Der Epochenbruch von 1945 Zeit der widerstreitenden Gefühle

Fachzeitschriften blicken zurück auf das Kriegsende vor 70 Jahren. Es ist keine deutsche Nabelschau geworden.

Nach 1914 nun also 1945. Die diesjährige Gedenkwelle rollt schon durch die Museen, Buchläden und Zeitungsstände. Zwei Studien, die einen umfassenden Blick auf das damalige Geschehen werfen, liegen bereits vor: „Der wilde Kontinent. Europa in den Jahren der Anarchie 1943–1950“ des britischen Schriftstellers Keith Lowe (siehe die Rezension im „Presse“-Spectrum vom 7. Februar) sowie das von der internationalen Kritik hochgelobte „'45. Die Welt am Wendepunkt“ des niederländischen Starpublizisten Ian Buruma, den „Presse“-Lesern als regelmäßiger Gastkommentator bestens bekannt (siehe auch seinen nebenstehenden Beitrag).

Und natürlich haben sich auch die historischen Fachmagazine bereits des Themas 1945 angenommen. „Zeit-Geschichte“ hat sich längst als von anerkannten Autoren geschriebene, gut gemachte, sorgfältig redigierte und illustrierte Fachzeitschrift einen Namen gemacht. Diese Qualitäten zeigen sich auch in diesem Heft (1/15). Der renommierte Zeithistoriker Norbert Frei von der Uni Jena führt in diese Zeit des Epochenbruchs ein, in der die Welt zwischen Triumph und Niederlage, Rausch und Ernüchterung, Hass und Hilfsbereitschaft, Rache und Vergebung, Lebensfreude und Todessehnsucht schwankte: eben eine Zeit der „großen Gefühle“.

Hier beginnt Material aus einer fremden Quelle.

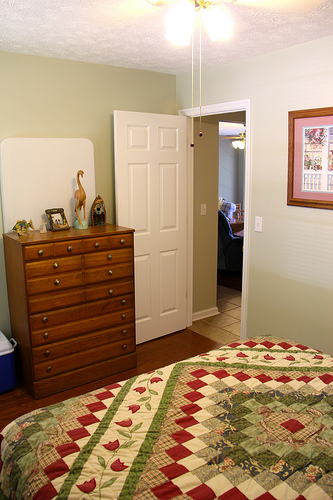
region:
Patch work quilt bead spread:
[86, 398, 325, 486]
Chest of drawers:
[5, 220, 138, 378]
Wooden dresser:
[9, 235, 146, 385]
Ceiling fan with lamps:
[143, 0, 258, 164]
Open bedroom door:
[109, 93, 307, 375]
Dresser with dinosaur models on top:
[9, 157, 137, 361]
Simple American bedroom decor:
[17, 84, 302, 411]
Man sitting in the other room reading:
[125, 91, 302, 390]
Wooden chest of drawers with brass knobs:
[9, 161, 146, 398]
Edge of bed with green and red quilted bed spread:
[23, 327, 315, 480]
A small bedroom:
[1, 6, 331, 498]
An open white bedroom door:
[119, 111, 191, 346]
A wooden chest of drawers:
[17, 226, 137, 384]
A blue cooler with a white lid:
[0, 328, 18, 398]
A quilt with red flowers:
[23, 352, 329, 498]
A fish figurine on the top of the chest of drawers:
[9, 217, 36, 233]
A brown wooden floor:
[138, 336, 204, 363]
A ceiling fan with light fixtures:
[225, 132, 248, 150]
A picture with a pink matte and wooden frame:
[285, 108, 331, 205]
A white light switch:
[254, 216, 263, 234]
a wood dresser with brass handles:
[9, 241, 159, 379]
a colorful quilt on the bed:
[20, 345, 320, 495]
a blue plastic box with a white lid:
[0, 324, 23, 394]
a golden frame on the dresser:
[46, 203, 73, 232]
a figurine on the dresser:
[68, 168, 93, 230]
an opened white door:
[113, 113, 226, 329]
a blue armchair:
[220, 210, 244, 282]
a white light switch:
[200, 199, 209, 221]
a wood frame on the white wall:
[278, 106, 331, 236]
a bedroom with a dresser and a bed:
[3, 115, 323, 497]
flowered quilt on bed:
[72, 336, 299, 499]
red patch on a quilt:
[189, 363, 211, 382]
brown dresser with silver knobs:
[14, 230, 129, 392]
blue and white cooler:
[0, 329, 25, 387]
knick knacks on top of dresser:
[11, 168, 113, 250]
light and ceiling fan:
[211, 123, 252, 161]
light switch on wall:
[228, 215, 287, 239]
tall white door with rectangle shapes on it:
[133, 128, 189, 337]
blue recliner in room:
[210, 204, 244, 301]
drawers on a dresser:
[29, 295, 136, 383]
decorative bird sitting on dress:
[64, 166, 93, 227]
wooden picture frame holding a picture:
[44, 200, 72, 233]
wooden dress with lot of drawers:
[12, 229, 162, 403]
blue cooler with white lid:
[1, 318, 30, 396]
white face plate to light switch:
[196, 194, 212, 226]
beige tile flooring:
[206, 299, 248, 349]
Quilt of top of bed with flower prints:
[7, 361, 329, 498]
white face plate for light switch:
[247, 206, 280, 249]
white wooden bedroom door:
[107, 101, 242, 361]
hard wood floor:
[143, 322, 229, 363]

In diesem Heft finden wir eine Reihe außergewöhnlich instruktiver, gescheiter Beiträge zu vielen Teilaspekten des damaligen Geschehens: etwa zur massenhaften Vergewaltigung von Frauen durch Soldaten der Besatzungsmächte (1,9 Millionen Leidtragende allein in der sowjetischen Besatzungszone, aber auch französische, amerikanische und – am wenigsten – britische Soldaten schändeten deutsche und österreichische Frauen) oder ein Aufsatz zum Schicksal der Geflüchteten, Vertriebenen, Heimat- und Obdachlosen (im Zweiten Weltkrieg und in der Nachkriegszeit wurden in Europa bis zu 85 Millionen Menschen entwurzelt). So richtig fassbar und nachvollziehbar wird das Schicksal der Vergewaltigten und Entwurzelten für die Nachgeborenen aber vermutlich erst durch die Lektüre eindringlicher Zeitzeugen- und Opferberichte.

Was an diesem „Zeit-Geschichte“-Heft ebenso wie am Aprilheft des Geschichtsmagazins „Damals“ (4/2015), das sich schwerpunktmäßig ebenfalls dem „Kriegsende 1945“ widmet, gefällt, ist, dass beide Publikationen keine deutsche Nabelschau vornehmen, sondern auch andere europäische Länder untersuchen: die Sowjetunion, Frankreich, die Niederlande, Italien oder das tragische Schicksal schwarzer GIs nach ihrer Heimkehr in die USA.

„Damals“ bietet zwei besondere Gustostückerln: Wlodzimirz Borodziej, mit Wien verbundener Zeithistoriker der Uni Warschau, wirft einen Blick auf seine 1945 „enthauptet“ dastehende Heimat: fünf bis sechs Millionen Ermordete während der Nazi-Besatzung; von einst 3,5 Millionen polnischen Juden waren 1945 gerade noch zehn bis 15 Prozent am Leben; ermordet auch ein großer Teil der polnischen Elite. Dazu fast völlig zerstörte Städte wie Warschau, eine „Westverschiebung“ des ganzen Landes. Heinz A. Richter von der Uni Mannheim wiederum erzählt den „Krieg nach dem Krieg“ in Griechenland. Denn nach der nationalsozialistischen Terrorherrschaft ging in Griechenland der Bürgerkrieg zwischen Rechten und Kommunisten los, der bis 1945 weitere 55.000 Menschenleben forderte. Gar nicht gut weg kommt in Richters Analyse übrigens der britische Premier Winston Churchill. Die Griechenland-Politik des heuer aus Anlass seines 50. Todestages viel gewürdigten Engländers dürfte zu dessen großen Schwachpunkten gehören.